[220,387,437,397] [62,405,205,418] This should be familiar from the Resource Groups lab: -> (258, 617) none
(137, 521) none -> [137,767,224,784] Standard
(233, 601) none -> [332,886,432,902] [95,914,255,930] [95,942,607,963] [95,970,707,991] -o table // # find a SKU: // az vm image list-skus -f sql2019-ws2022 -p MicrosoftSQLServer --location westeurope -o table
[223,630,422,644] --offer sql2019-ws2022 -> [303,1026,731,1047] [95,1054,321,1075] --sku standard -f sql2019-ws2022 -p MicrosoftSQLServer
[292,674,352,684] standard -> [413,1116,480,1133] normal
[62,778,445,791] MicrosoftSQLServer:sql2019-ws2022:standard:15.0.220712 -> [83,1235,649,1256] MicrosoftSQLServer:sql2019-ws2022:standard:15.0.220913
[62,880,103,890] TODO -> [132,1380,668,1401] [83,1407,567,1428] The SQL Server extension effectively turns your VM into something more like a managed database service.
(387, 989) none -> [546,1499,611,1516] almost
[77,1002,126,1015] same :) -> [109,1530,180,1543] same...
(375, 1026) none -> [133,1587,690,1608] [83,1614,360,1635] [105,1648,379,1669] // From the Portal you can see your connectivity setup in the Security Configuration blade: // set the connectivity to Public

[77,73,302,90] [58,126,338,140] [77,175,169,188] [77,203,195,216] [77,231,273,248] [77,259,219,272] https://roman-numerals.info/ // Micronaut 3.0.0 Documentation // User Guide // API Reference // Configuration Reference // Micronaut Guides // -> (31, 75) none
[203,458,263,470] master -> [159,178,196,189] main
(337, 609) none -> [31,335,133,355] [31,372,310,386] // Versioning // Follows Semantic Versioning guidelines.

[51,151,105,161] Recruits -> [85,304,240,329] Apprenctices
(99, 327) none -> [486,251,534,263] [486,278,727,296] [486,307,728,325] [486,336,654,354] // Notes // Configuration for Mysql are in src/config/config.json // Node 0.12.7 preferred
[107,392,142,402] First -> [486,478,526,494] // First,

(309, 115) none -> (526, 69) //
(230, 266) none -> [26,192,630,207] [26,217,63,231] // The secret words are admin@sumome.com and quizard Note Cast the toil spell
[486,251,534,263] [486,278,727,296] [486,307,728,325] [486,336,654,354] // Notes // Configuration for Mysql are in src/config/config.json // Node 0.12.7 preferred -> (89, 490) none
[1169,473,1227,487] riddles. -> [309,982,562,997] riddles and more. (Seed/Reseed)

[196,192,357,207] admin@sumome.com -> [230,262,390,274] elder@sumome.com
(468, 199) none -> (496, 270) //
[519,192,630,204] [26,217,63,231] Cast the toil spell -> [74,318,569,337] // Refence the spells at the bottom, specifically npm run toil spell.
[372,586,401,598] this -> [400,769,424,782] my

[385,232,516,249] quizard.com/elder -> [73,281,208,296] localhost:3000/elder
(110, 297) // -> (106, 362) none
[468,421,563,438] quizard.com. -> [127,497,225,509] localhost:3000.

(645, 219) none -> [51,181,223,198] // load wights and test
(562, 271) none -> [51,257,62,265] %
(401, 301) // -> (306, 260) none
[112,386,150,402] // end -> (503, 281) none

----

TASK BRIEF:
Exactly as they appear above, copy out all the records.

THE COMPLETED TASK:
[220,387,437,397] [62,405,205,418] This should be familiar from the Resource Groups lab: -> (258, 617) none
(137, 521) none -> [137,767,224,784] Standard
(233, 601) none -> [332,886,432,902] [95,914,255,930] [95,942,607,963] [95,970,707,991] -o table // # find a SKU: // az vm image list-skus -f sql2019-ws2022 -p MicrosoftSQLServer --location westeurope -o table
[223,630,422,644] --offer sql2019-ws2022 -> [303,1026,731,1047] [95,1054,321,1075] --sku standard -f sql2019-ws2022 -p MicrosoftSQLServer
[292,674,352,684] standard -> [413,1116,480,1133] normal
[62,778,445,791] MicrosoftSQLServer:sql2019-ws2022:standard:15.0.220712 -> [83,1235,649,1256] MicrosoftSQLServer:sql2019-ws2022:standard:15.0.220913
[62,880,103,890] TODO -> [132,1380,668,1401] [83,1407,567,1428] The SQL Server extension effectively turns your VM into something more like a managed database service.
(387, 989) none -> [546,1499,611,1516] almost
[77,1002,126,1015] same :) -> [109,1530,180,1543] same...
(375, 1026) none -> [133,1587,690,1608] [83,1614,360,1635] [105,1648,379,1669] // From the Portal you can see your connectivity setup in the Security Configuration blade: // set the connectivity to Public

[77,73,302,90] [58,126,338,140] [77,175,169,188] [77,203,195,216] [77,231,273,248] [77,259,219,272] https://roman-numerals.info/ // Micronaut 3.0.0 Documentation // User Guide // API Reference // Configuration Reference // Micronaut Guides // -> (31, 75) none
[203,458,263,470] master -> [159,178,196,189] main
(337, 609) none -> [31,335,133,355] [31,372,310,386] // Versioning // Follows Semantic Versioning guidelines.

[51,151,105,161] Recruits -> [85,304,240,329] Apprenctices
(99, 327) none -> [486,251,534,263] [486,278,727,296] [486,307,728,325] [486,336,654,354] // Notes // Configuration for Mysql are in src/config/config.json // Node 0.12.7 preferred
[107,392,142,402] First -> [486,478,526,494] // First,

(309, 115) none -> (526, 69) //
(230, 266) none -> [26,192,630,207] [26,217,63,231] // The secret words are admin@sumome.com and quizard Note Cast the toil spell
[486,251,534,263] [486,278,727,296] [486,307,728,325] [486,336,654,354] // Notes // Configuration for Mysql are in src/config/config.json // Node 0.12.7 preferred -> (89, 490) none
[1169,473,1227,487] riddles. -> [309,982,562,997] riddles and more. (Seed/Reseed)

[196,192,357,207] admin@sumome.com -> [230,262,390,274] elder@sumome.com
(468, 199) none -> (496, 270) //
[519,192,630,204] [26,217,63,231] Cast the toil spell -> [74,318,569,337] // Refence the spells at the bottom, specifically npm run toil spell.
[372,586,401,598] this -> [400,769,424,782] my

[385,232,516,249] quizard.com/elder -> [73,281,208,296] localhost:3000/elder
(110, 297) // -> (106, 362) none
[468,421,563,438] quizard.com. -> [127,497,225,509] localhost:3000.

(645, 219) none -> [51,181,223,198] // load wights and test
(562, 271) none -> [51,257,62,265] %
(401, 301) // -> (306, 260) none
[112,386,150,402] // end -> (503, 281) none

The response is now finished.